Painting Beyond Numbers

BY AMY SCHERZER • PHOTOGRAPH BY LOREN ELLIOTT
Bay Magazine – December, 2017

The decade she spent as a mental health counselor taught Laura Waller how to decipher and understand clients’ thoughts and behaviors. That ability adapted perfectly when she switched from social work to financial planning, founding Waller & Wax Advisors. Now she applies her analytic insights to her third career, a full-time artist concentrating on urban landscapes.

“Therapy is really a great background for anyone,” Waller said. “But now I deal in tangibles. I take more risks with my art, but there’s less stress.”

Waller’s work has been featured in four exhibitions in Florida and Maine in the past two years. Tampa’s Clayton Gallery hung Working Waterfront: Port Tampa Bay in 2015 followed by her Port Side series in 2017. Elizabeth Moss Galleries of Falmouth, Maine, showed Working Waterfront: New Work in summer 2016 and plans a second show next year. Last month she exhibited solo at the ArtCenter Manatee in downtown Bradenton.

“Finding a gallery is like a marriage,” she said. “You meet … then you date … then you commit.”

Waller closed her private counseling practice in St. Petersburg and began training to be a securities broker with Raymond James Financial in 1978.

“I called Tom James (chairman emeritus) and asked if he wanted a social worker on his staff and he responded, ‘Do you want to sell?’ ” James saw the many parallels between the two professions when it comes to building relationships and trust.

Diving into the financial world was all-consuming, she said, “like learning a foreign language.” Over the next 34 years, Waller earned local and national recognition including a Money magazine ranking of the nation’s Best Financial Planners in 1987.

All the while, Waller found respite in her art.

“I started with scenes along the waterfront, fishing villages and lobster boats in Maine where we have a second home,” she said.

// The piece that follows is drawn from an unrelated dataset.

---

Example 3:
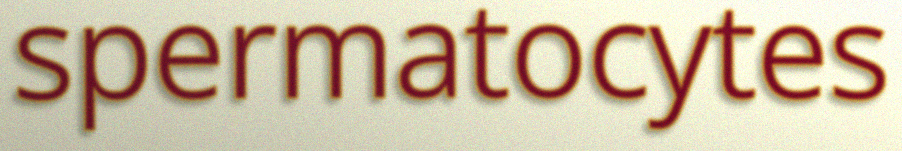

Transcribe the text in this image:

spermatocytes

A cancer diagnosis in 2005 precipitated her move away from wealth management, with encouragement from husband Ed Waller, now retired after 50 years of law practice.

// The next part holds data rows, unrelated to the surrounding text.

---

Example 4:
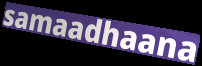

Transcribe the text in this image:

samaadhaana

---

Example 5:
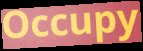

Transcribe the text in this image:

Occupy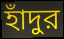
হাঁদুরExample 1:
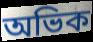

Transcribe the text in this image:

অভিক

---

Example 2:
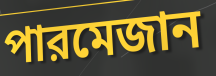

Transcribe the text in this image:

পারমেজান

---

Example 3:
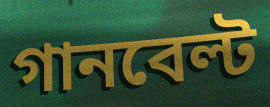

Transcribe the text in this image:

গানবেল্ট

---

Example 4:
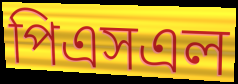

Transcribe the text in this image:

পিএসএল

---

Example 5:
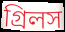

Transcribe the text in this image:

গ্রিলস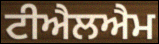
ਟੀਐਲਐਮ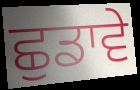
ਛੁਡਾਵੇ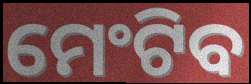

“Breast cancer is terrifying, but there’s a plus to it,” she said, “…permission to redesign your life. As much as I loved my clients, I hated the stress.”

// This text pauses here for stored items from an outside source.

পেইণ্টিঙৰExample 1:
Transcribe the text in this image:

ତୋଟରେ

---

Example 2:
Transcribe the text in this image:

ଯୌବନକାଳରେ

The solution was born many years earlier, son Jon Wax, 48, a Raymond James broker, would merge his practice with Waller’s group in 2006.

Acclimating to solitary hours in her home studios in South Tampa and Rockland, Maine, took some time, she said, happy to have her miniature Australian labradoodle Teddi for company.

“I also embraced social media as a way to stay in touch and be seen in this new role,” said Waller, 72.

When she mentioned looking for subject matter to develop as her own, a friend suggested she visit Port Tampa Bay. Waller was immediately intrigued.

“It’s huge, behemoth … there’s an awesome sense of power,” she said. “Ships tethered to the shore a few days, then gone to ports around the world.”

In her research, she spent hours aboard a freighter with a harbor pilot friend. “The public doesn’t have access because of homeland security, but it’s such a vital part of our community.”

She has completed more than 50 paintings in the port series and expanded to include other industrial zones, “construction sites, unfinished condos and a cement plant,” she said. “I like the feeling of being dropped into an environment you didn’t know was there.”

Waller is pleased with sales; her work is collected by individuals and corporations nationwide.

“Life is a journey,” she said. “You need goals to know what you’re heading toward.

“If I ever feel that I’ve become irrelevant and not being taken seriously, I’m going to dye the tips of my hair purple.”